LÍNGUA MATERNA, LÍNGUA PATERNA
Por MARCOS - 08/03/2013 às 22:48
LÍNGUA MATERNA, LÍNGUA PATERNA
O linguista Bernard Cerquiglini, em dois de seus livros sobre a história do francês, emprega a expressão língua paterna para se referir ao produto das políticas de normatização que incidem sobre as línguas de sociedades grafocêntricas, como as europeias. Evidentemente, língua paterna se contrapõe a língua materna, um conceito muito difundido e de uso amplo dentro e fora das discussões especializadas. Cerquiglini emprega muito esporadicamente a expressão nos livros citados, mas vale a pena desenvolvê-la um pouco mais aqui, porque me parece uma interessante polarização para entendermos as relações entre linguagem e sociedade.
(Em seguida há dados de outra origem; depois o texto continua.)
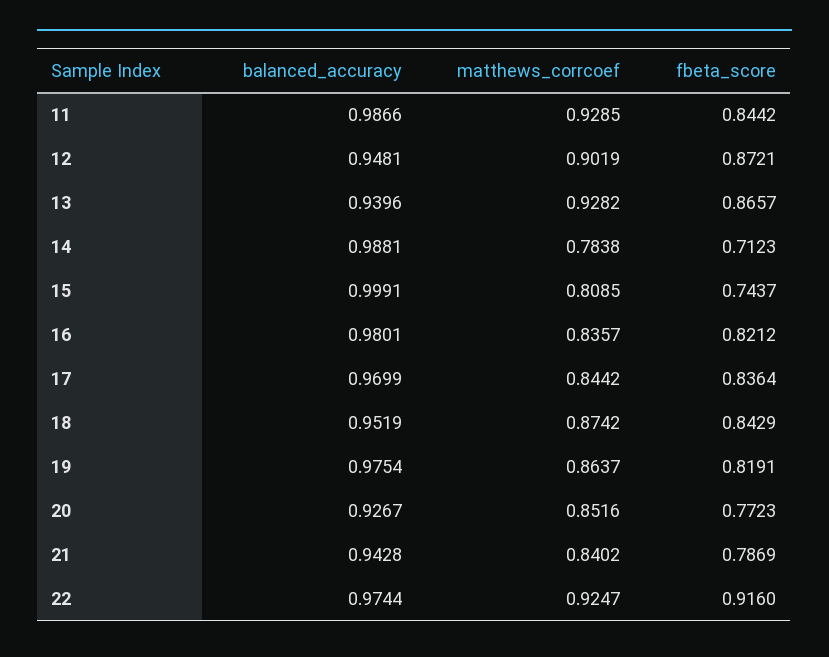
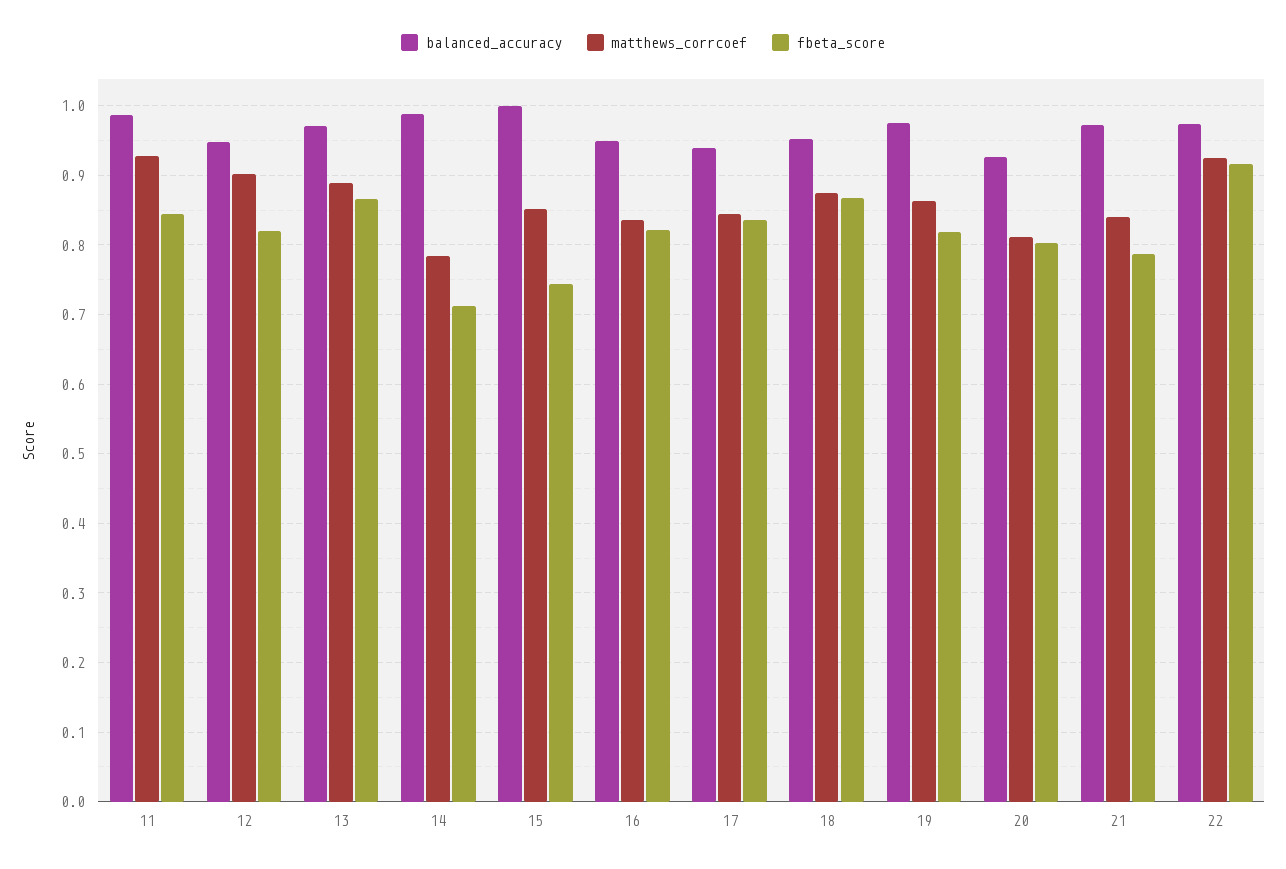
  {
    "balanced_accuracy": {
      "11": 0.9866,
      "12": 0.9481,
-     "13": 0.9396,
+     "13": 0.97,
      "14": 0.9881,
      "15": 0.9991,
-     "16": 0.9801,
+     "16": 0.95,
-     "17": 0.9699,
+     "17": 0.94,
      "18": 0.9519,
      "19": 0.9754,
      "20": 0.9267,
-     "21": 0.9428,
+     "21": 0.97,
      "22": 0.9744
    },
    "matthews_corrcoef": {
      "11": 0.9285,
      "12": 0.9019,
-     "13": 0.9282,
+     "13": 0.89,
      "14": 0.7838,
-     "15": 0.8085,
+     "15": 0.85,
      "16": 0.8357,
      "17": 0.8442,
      "18": 0.8742,
      "19": 0.8637,
-     "20": 0.8516,
+     "20": 0.81,
      "21": 0.8402,
      "22": 0.9247
    },
    "fbeta_score": {
      "11": 0.8442,
-     "12": 0.8721,
+     "12": 0.82,
      "13": 0.8657,
      "14": 0.7123,
      "15": 0.7437,
      "16": 0.8212,
      "17": 0.8364,
-     "18": 0.8429,
+     "18": 0.87,
      "19": 0.8191,
-     "20": 0.7723,
+     "20": 0.8,
      "21": 0.7869,
      "22": 0.916
    }
  }

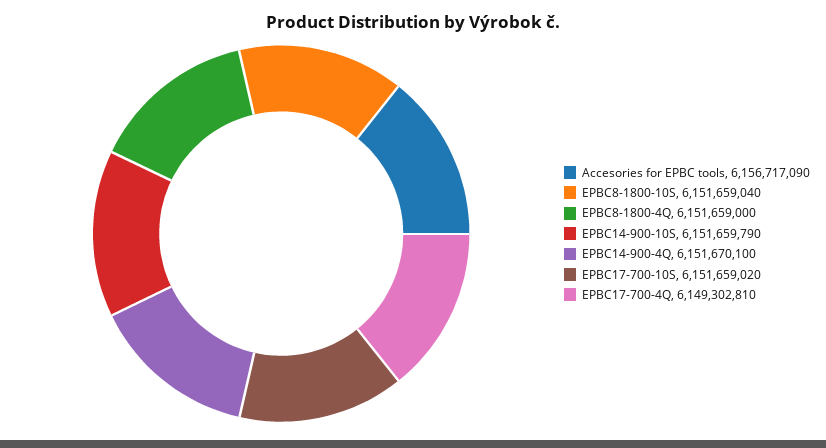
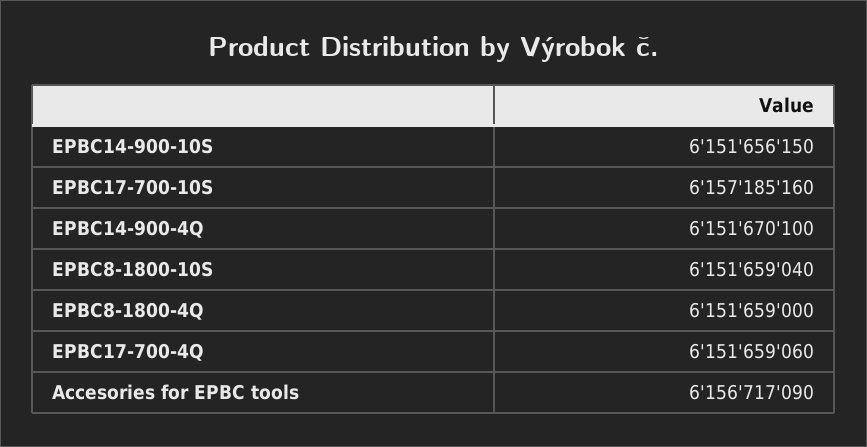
  {
    "Accesories for EPBC tools": 6156717090,
    "EPBC8-1800-10S": 6151659040,
    "EPBC8-1800-4Q": 6151659000,
-   "EPBC14-900-10S": 6151659790,
+   "EPBC14-900-10S": 6151656150,
    "EPBC14-900-4Q": 6151670100,
-   "EPBC17-700-10S": 6151659020,
+   "EPBC17-700-10S": 6157185160,
-   "EPBC17-700-4Q": 6149302810
+   "EPBC17-700-4Q": 6151659060
  }

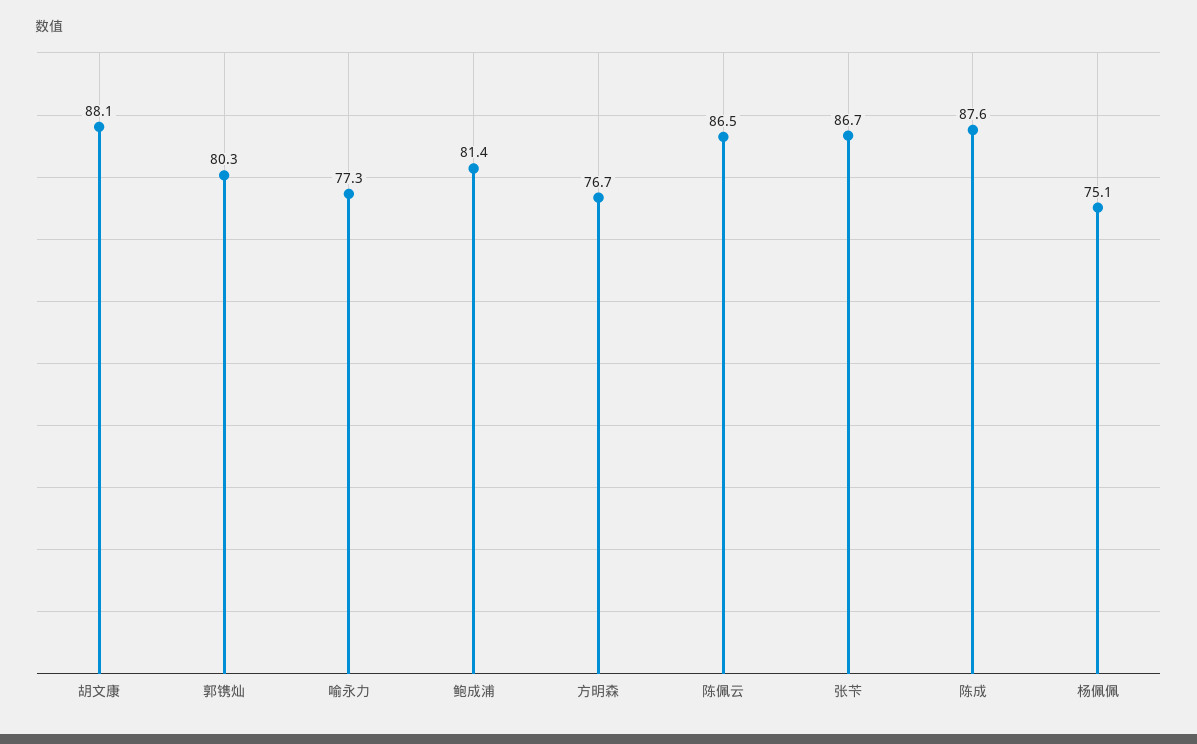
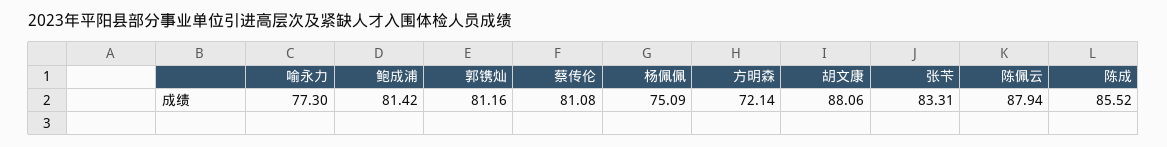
  {
    "胡文康": 88.06,
-   "郭镌灿": 80.3,
+   "郭镌灿": 81.16,
    "喻永力": 77.3,
    "鲍成浦": 81.42,
-   "方明森": 76.7,
+   "方明森": 72.14,
-   "陈佩云": 86.5,
+   "陈佩云": 87.94,
-   "张苄": 86.7,
+   "张苄": 83.31,
-   "陈成": 87.6,
+   "陈成": 85.52,
-   "杨佩佩": 75.09
+   "杨佩佩": 75.09,
+   "蔡传伦": 81.08
  }

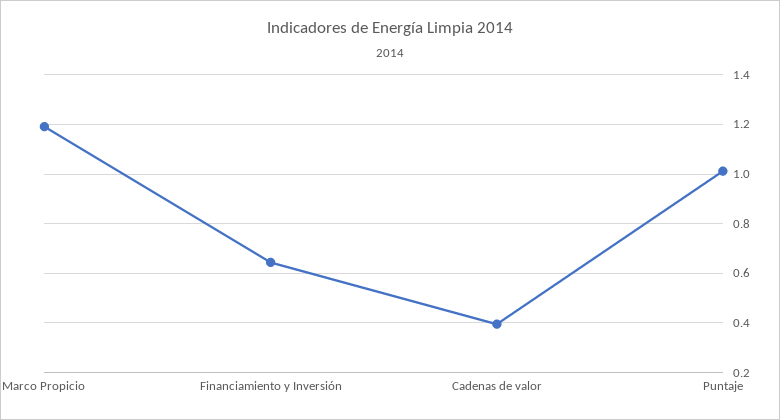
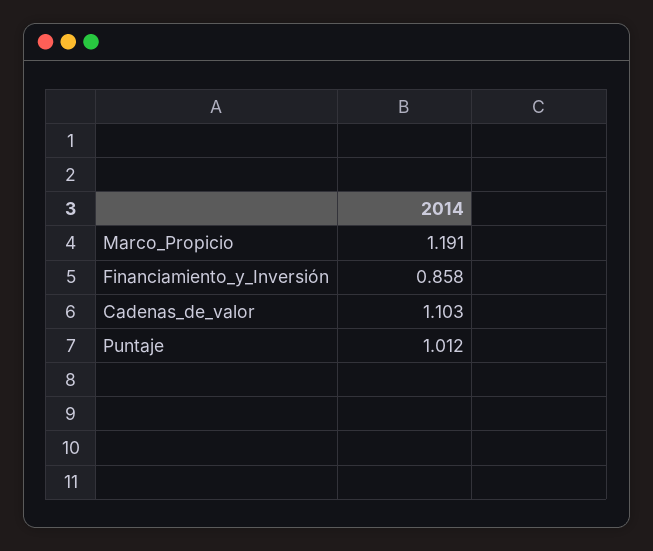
  {
    "Marco Propicio": 1.191,
-   "Financiamiento y Inversión": 0.65,
+   "Financiamiento y Inversión": 0.858,
-   "Cadenas de valor": 0.4,
+   "Cadenas de valor": 1.103,
    "Puntaje": 1.012
  }

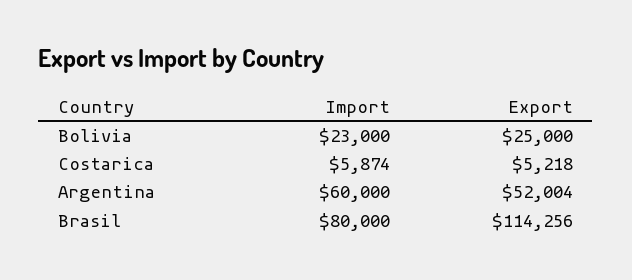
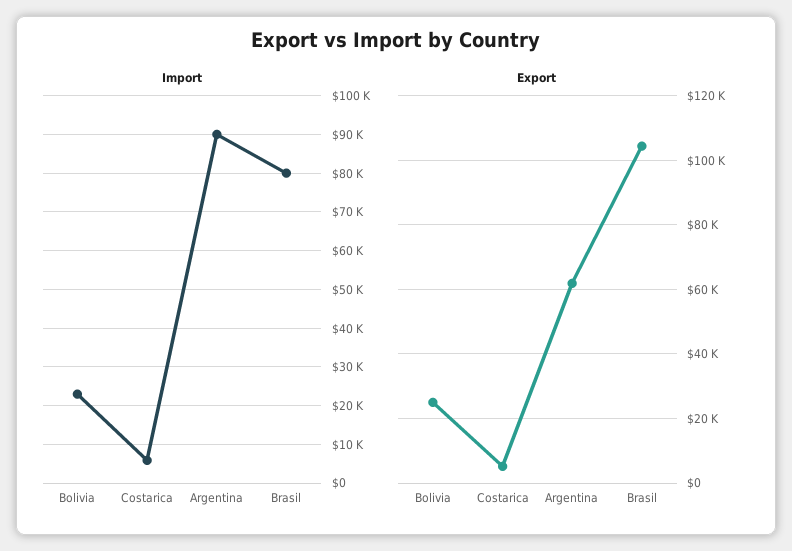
  {
    "Import": {
      "Bolivia": 23000,
      "Costarica": 5874,
-     "Argentina": 60000,
+     "Argentina": 90000,
      "Brasil": 80000
    },
    "Export": {
      "Bolivia": 25000,
      "Costarica": 5218,
-     "Argentina": 52004,
+     "Argentina": 62000,
-     "Brasil": 114256
+     "Brasil": 104000
    }
  }

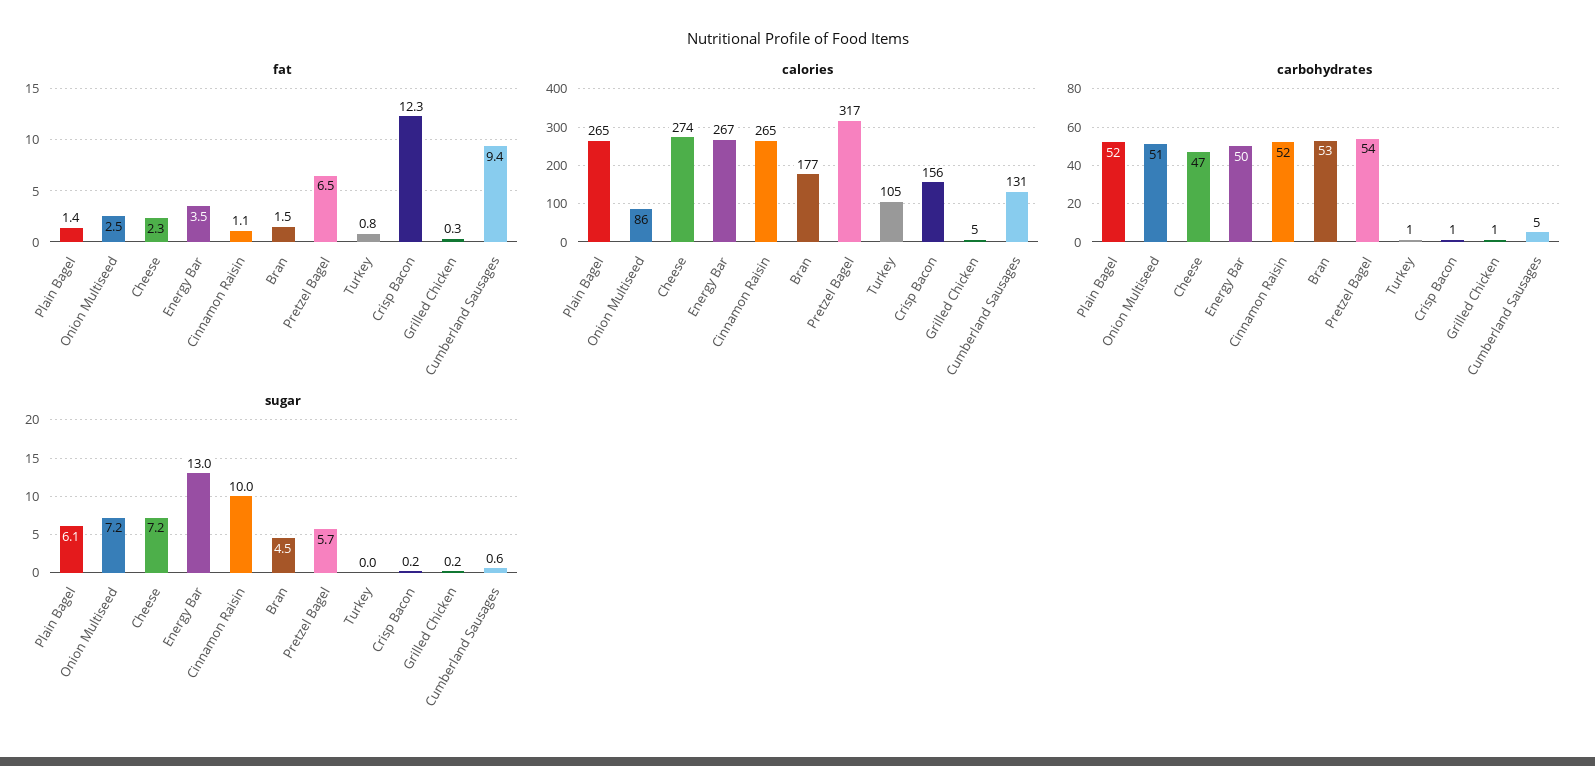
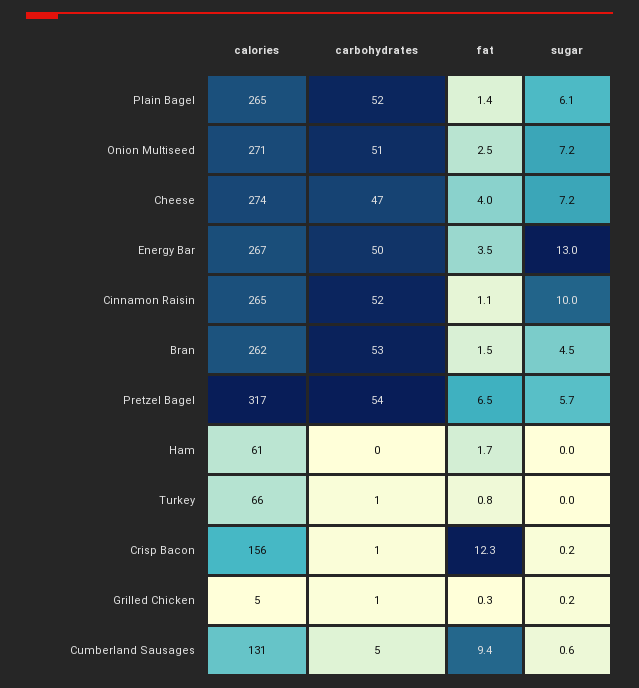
  {
    "fat": {
      "Plain Bagel": 1.4,
      "Onion Multiseed": 2.5,
-     "Cheese": 2.3,
+     "Cheese": 4,
      "Energy Bar": 3.5,
      "Cinnamon Raisin": 1.1,
      "Bran": 1.5,
      "Pretzel Bagel": 6.5,
      "Turkey": 0.8,
      "Crisp Bacon": 12.3,
      "Grilled Chicken": 0.3,
-     "Cumberland Sausages": 9.4
+     "Cumberland Sausages": 9.4,
+     "Ham": 1.7
    },
    "calories": {
      "Plain Bagel": 265,
-     "Onion Multiseed": 86,
+     "Onion Multiseed": 271,
      "Cheese": 274,
      "Energy Bar": 267,
      "Cinnamon Raisin": 265,
-     "Bran": 177,
+     "Bran": 262,
      "Pretzel Bagel": 317,
-     "Turkey": 105,
+     "Turkey": 66,
      "Crisp Bacon": 156,
      "Grilled Chicken": 5,
-     "Cumberland Sausages": 131
+     "Cumberland Sausages": 131,
+     "Ham": 61
    },
    "carbohydrates": {
      "Plain Bagel": 52,
      "Onion Multiseed": 51,
      "Cheese": 47,
      "Energy Bar": 50,
      "Cinnamon Raisin": 52,
      "Bran": 53,
      "Pretzel Bagel": 54,
      "Turkey": 1,
      "Crisp Bacon": 1,
      "Grilled Chicken": 1,
-     "Cumberland Sausages": 5
+     "Cumberland Sausages": 5,
+     "Ham": 0
    },
    "sugar": {
      "Plain Bagel": 6.1,
      "Onion Multiseed": 7.2,
      "Cheese": 7.2,
      "Energy Bar": 13,
      "Cinnamon Raisin": 10,
      "Bran": 4.5,
      "Pretzel Bagel": 5.7,
      "Turkey": 0,
      "Crisp Bacon": 0.2,
      "Grilled Chicken": 0.2,
-     "Cumberland Sausages": 0.6
+     "Cumberland Sausages": 0.6,
+     "Ham": 0
    }
  }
A língua materna é precisamente a língua da mãe, a língua que cada pessoa começa a adquirir tão logo nasce e cria o vínculo afetivo-linguístico com a mãe (ou, na falta dela, com a pessoa que venha a preencher esse papel). É uma língua puramente oral — falada e ouvida —, mesmo quando provém da voz de uma pessoa altamente letrada. Língua do afeto, do desejo, do íntimo, do sonho, vive à margem dos ditames da norma canonizada. A língua materna é intrinsecamente variável, doméstica, familiar, idioma particular daquilo que em inglês se chama household, um termo que inclui a casa, seus ocupantes e todas as atividades ali desenvolvidas por eles. Quando, na história de cada sociedade, uma determinada língua — ou mais precisamente, uma das variedades dessa língua — é alçada à condição de língua oficial, ocorre uma importante metamorfose — a língua materna se torna língua paterna, transformada em padrão (do latim patronu-, onde está presente a raiz pater- ‘pai’, mesmo vocábulo do qual procedem patrão e patrono). É a língua patrocinada pelo Estado e, irradiando-se dele, a língua da escola — isso explica o choque que muitas pessoas (especialmente os falantes de variedades linguísticas estigmatizadas) experimentam ao tomar contato pela primeira vez com uma língua que, em boa medida, além de estranha é quase estrangeira. A língua paterna é essencialmente escrita, ortografizada, normatizada.
A língua paterna é a língua da Lei, sempre associada à figura do pai, inclusive nos postulados da psicanálise freudiana. A língua materna — língua de mulher — sofre na maioria das sociedades as mesmas depreciações dedicadas ao gênero feminino: é o lugar do “erro”, do “desvio”, do “frágil”, do pouco confiável, do instável, do inconvenientemente sensível e sensitivo. Ao pai cabe domar e domesticar esse idioma errático, conferindo-lhe regras, regimentos, registros, regências, regulamentos — palavras todas derivadas de rex, regis, ‘rei’, assim como recto, direcção, correcção, régua. É a língua do Direito (< derectu-, ‘o que está reto’), erigida como lei linguística. A língua paterna é a língua da erecção, a língua do rei, pai da nação, símbolo do Estado.